**TASK BRIEF:** Convert the text read from the items below into a JSON list of strings, with one string per line and blank lines omitted. Leave the pictures out of your answer.

= = =

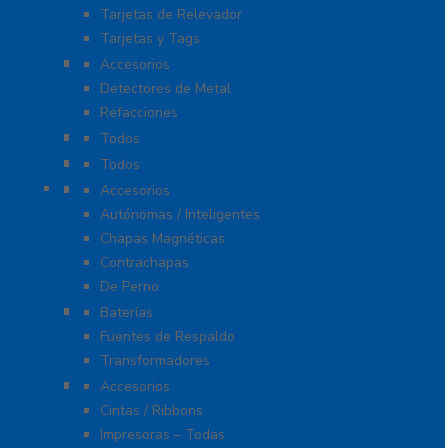
Tarjetas de Relevador
Tarjetas y Tags
Detectores De Metal
Accesorios
Detectores de Metal
Refacciones
Control De Rondas Para Vigilantes
Todos
Equipo Blindado
Todos
Cerraduras
Accesorios
Autónomas / Inteligentes
Chapas Magnéticas
Contrachapas
De Perno
Fuentes de Alimentación
Baterías
Fuentes de Respaldo
Transformadores
Identificación y Credencialización
Accesorios
Cintas / Ribbons
Impresoras – Todas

= = =

**SOLVED PROBLEM:**
[
  "Tarjetas de Relevador",
  "Tarjetas y Tags",
  "Detectores De Metal",
  "Accesorios",
  "Detectores de Metal",
  "Refacciones",
  "Control De Rondas Para Vigilantes",
  "Todos",
  "Equipo Blindado",
  "Todos",
  "Cerraduras",
  "Accesorios",
  "Autónomas / Inteligentes",
  "Chapas Magnéticas",
  "Contrachapas",
  "De Perno",
  "Fuentes de Alimentación",
  "Baterías",
  "Fuentes de Respaldo",
  "Transformadores",
  "Identificación y Credencialización",
  "Accesorios",
  "Cintas / Ribbons",
  "Impresoras – Todas"
]